Kann man zu irrelevant sein, um gecancelt zu werden? Können Hippies und Punks befreundet sein? Wie funktioniert Polyamorie? Was, wenn der eigene Zwillingsbruder einen rauswirft? Und wie setzt man eigentlich die Pointen einer Geschichte?

Letzeres können die Macher der Impro-Comedy Serie „Intimate“ definitiv beantworten: Ranzige WGs, peinliche Second-Hand-Funde und schlecht gebaute Joints – „Intimate“ ist herrlich simpel und durch schnelle Schnitte und kurze Szenen unterhaltsam.
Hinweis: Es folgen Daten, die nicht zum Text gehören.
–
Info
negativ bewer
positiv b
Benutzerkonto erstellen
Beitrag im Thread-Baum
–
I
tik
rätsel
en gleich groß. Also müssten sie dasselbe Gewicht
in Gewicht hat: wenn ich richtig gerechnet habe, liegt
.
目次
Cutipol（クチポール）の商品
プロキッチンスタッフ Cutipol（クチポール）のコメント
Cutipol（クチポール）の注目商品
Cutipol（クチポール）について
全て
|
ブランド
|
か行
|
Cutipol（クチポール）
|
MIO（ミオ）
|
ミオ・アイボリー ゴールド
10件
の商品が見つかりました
Seit der ersten Staffel hat sich in der Freundesgruppe einiges verändert: Emil ist blond und macht als „Keta Pan“ sehr mittelmäßige Musik, Bruno und Oskar sind nicht mehr Darsteller in „SOKO Undercover“, sondern arbeitslos und landen in einem Indie-Impro-Film, obwohl sie guten Kaffee, aber gar keine Improvisation mögen.

„Intimate“ wird von der Produktionsfirma um Emil und Oskar Belton, Leo Fuchs, Bruno Alexander und Max Mattis namens „Kleine Brüder“ produziert. Die fünf übernehmen Drehbuch, Regie, Schnitt und Produktion – und spielen sich in den Hauptrollen unter ihren echten Namen mehr oder weniger selbst.

Serie

„Intimate“, jetzt auf Joyn und ab 8. April jeweils dienstags ab 23. März. Uhr auf ProSieben

Da viel improvisiert wird, fühlt sich die Serie authentisch an – die fünf Hauptdarsteller wie die witzigen, ein bisschen nervigen Nachbarn von nebenan. Sie sind perfekt aufeinander eingespielt und klopfen blöde Sprüche, wie in einer echten Freundesgruppe.
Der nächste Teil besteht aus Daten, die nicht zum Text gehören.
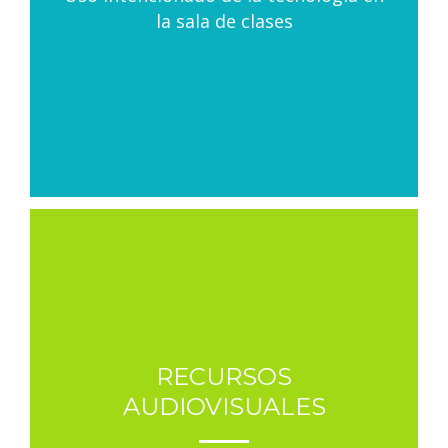
la sala de clases
RECURSOS
AUDIOVISUALES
Vor allem das Schauspieler-Duo Oskar und Bruno glänzt zusammen: trottelig, liebenswürdig, frech, sodass sie sich manchmal selbst das Grinsen nicht verkneifen können.
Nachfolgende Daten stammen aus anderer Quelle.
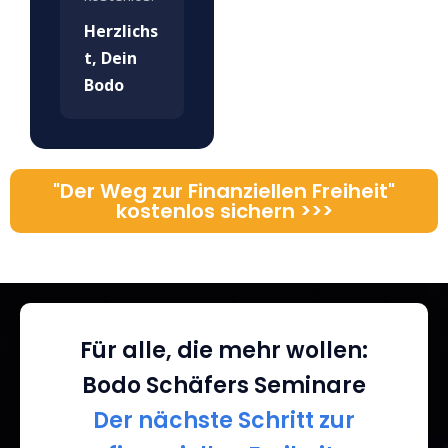
Herzlichs
t, Dein
Bodo
"Der Weg zur Finanziellen Freiheit"
kostenlos sichern >>>
Für alle, die mehr wollen:
Bodo Schäfers Seminare
Der nächste Schritt zur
Auch gibt es viele bekannte Gesichter in originellen Rollen zu entdecken: Sido als Vater einer Schülerin, die den obdachlosen Emil aufnehmen will oder Merlin Sandmeyer als genialer, exzentrischer Darsteller, der Method-Acting erklärt. Nach herrlichen Fremdschammomenten in der ersten Staffel gibt es nun neue Folgen von „Intimate“ – perfekt für faule Nachmittage, zum Vor-sich-hin-Kichern.